Mis à part ce coup de gueule, introduction d’une facilité mainte fois vue dans les films : pourquoi les adultes n’écoutent jamais les jeunes ?! Ça aussi ça m’énerve ! Exemple (qui n’est pas dans le film je vous rassure) : l’ado pas boutonneux va dire qu’il y a des méchants avec une bombe et l’adulte je-sais-tout non seulement ne va pas l’écouter, mais en plus, va lui dire de retourner jouer avec ses jouets (je caricature mon propos). POUR-QUOI ? J’espérais que Stark et Happy (Jon « Teddy Bear » Favreau est de retour !) allaient être moins bêtes que ça, bah non ! « ‘Scuse- nous petit, mais on a des choses de grands à faire, bien plus importantes que ta petite vie de lycéen » ! Argh !

Mettons de côté que Spidey est assisté et qu’on ne lui fait pas confiance, j’ai apprécié que Marvel propose un rapport avec le méchant différent : celui-ci est déjà très humanisé par ses convictions, mais également par sa « transformation ». D’aucuns diront que c’est un adversaire à la hauteur du petit jeune, oui, cependant, il y a ce coup de frais dans le rapport de force. Marvel et les Avengers nous ont tellement habitué à tout détruire sur leur passage avec leurs gros sabots qu’on peut enfin se dire « tiens, ça a changé… un peu » ! Faudrait pas qu’ils sortent trop de leur moule non plus ! Cette fraîcheur qu’amène Tom Holland et cette sympathie qu’on a direct envie de croire en lui et le soutenir, tant dans son costume de Peter Parker/Spider-Man, que dans sa future insertion auprès des mastodontes Avengers ou dans sa carrière de jeune acteur (pour ceux qui l’avaient raté, voici son passage à l’émission Lip Sync Battle – rien que pour ça on lui fait plein de cœurs avec les doigts).

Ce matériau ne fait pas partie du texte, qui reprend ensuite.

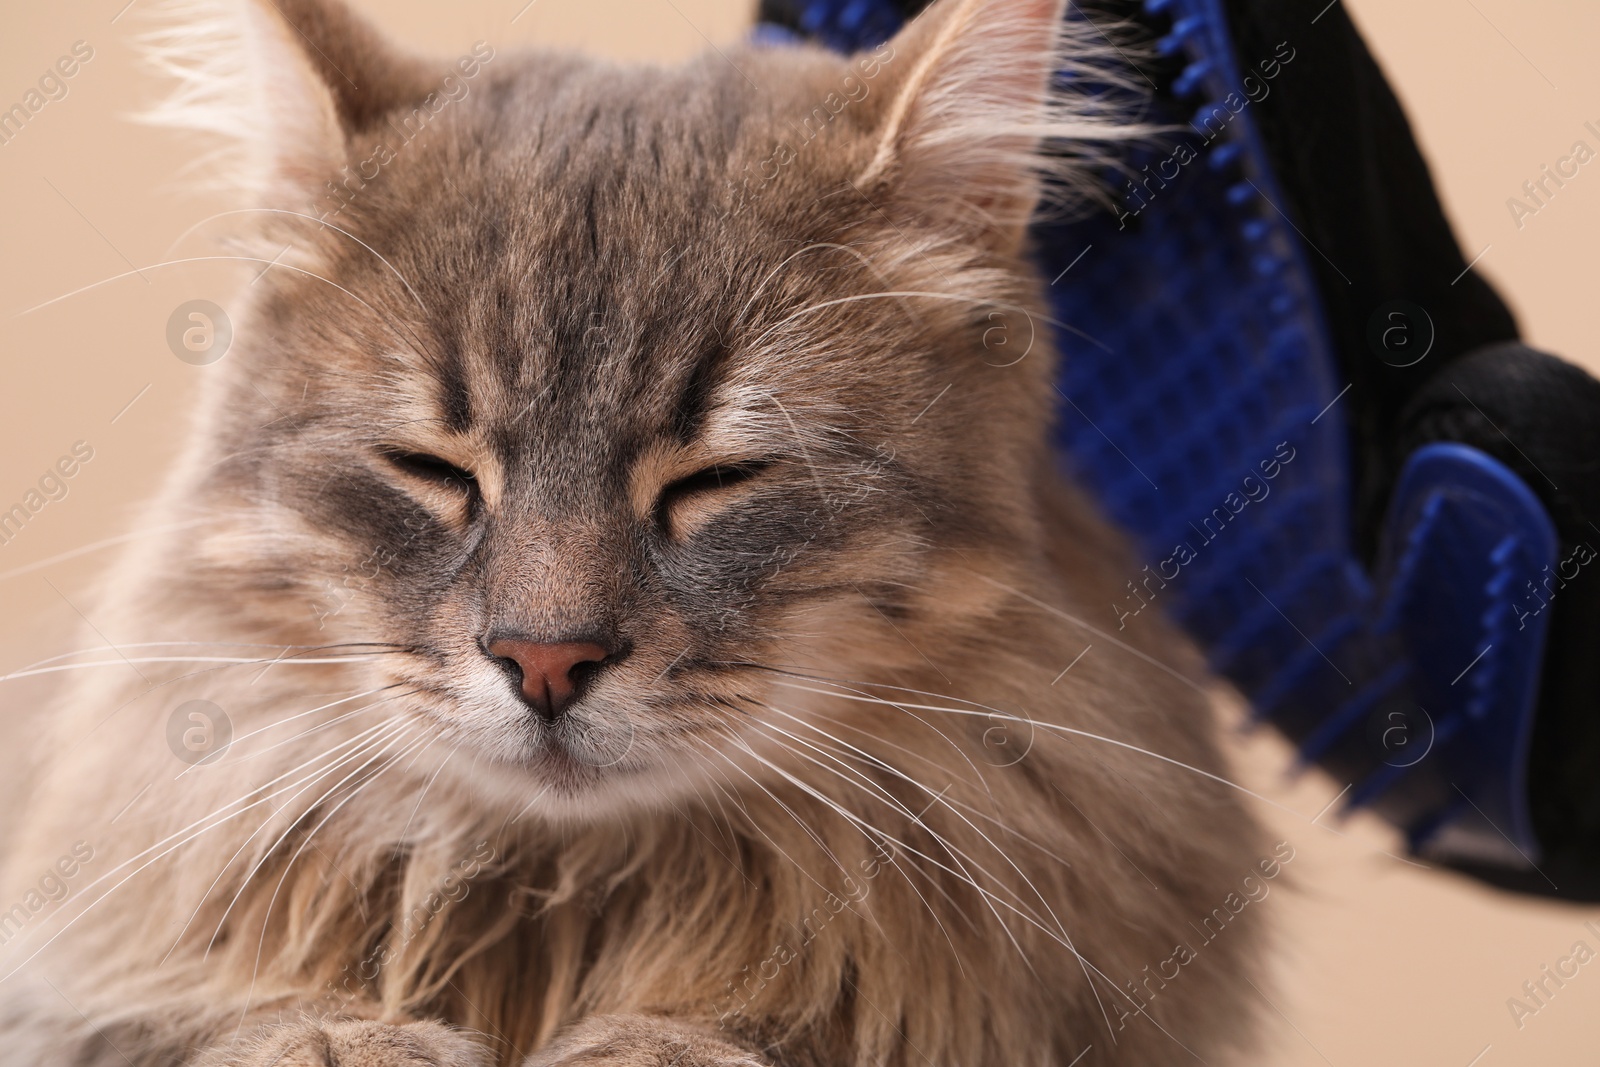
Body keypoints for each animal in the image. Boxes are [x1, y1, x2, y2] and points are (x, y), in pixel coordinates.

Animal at [3, 0, 1273, 1062]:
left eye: (715, 479)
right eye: (433, 471)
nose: (544, 659)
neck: (572, 895)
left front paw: (660, 1037)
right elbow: (243, 1008)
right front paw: (343, 1033)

Avec Spider-Man Homecoming, il faut savoir mettre de côté toute la mythologie sur Spider-Man, faire fi des précédents films (et ça, ce n’est pas facile), accepter sans s’énerver (pas comme moi quoi) qu’il y a des erreurs scénaristiques qui auraient pu être évitées si Marvel s’en était donné la peine, que c’est un film qui vient s’insérer dans une bande de héros déjà bien établie (mon Dieu que j’ai peur pour Avengers – Infinity War… 70 personnages !!!!). On lui donne sa chance avec la même naïveté qu’il dégage, on croit en lui et en son futur, en espérant qu’il restera un peu à part de Thor et compagnie. J’oubliais pour le débat sur la présence de Zendaya en promo : le personnage ne sert à rien, sauf si vous avez un ami mieux au fait de l’histoire de Spider-Man auprès de vous (coucou M.) qui vous explique le détail qui fait qu’elle sera utile APRES. Et non, je ne me lancerai pas dans ce débat sur « pourquoi faire apparaître un personnage utile juste à la fin et en faire quelqu’un de poids en promo ? ».

Sortie en salles le 12 Juillet 2017.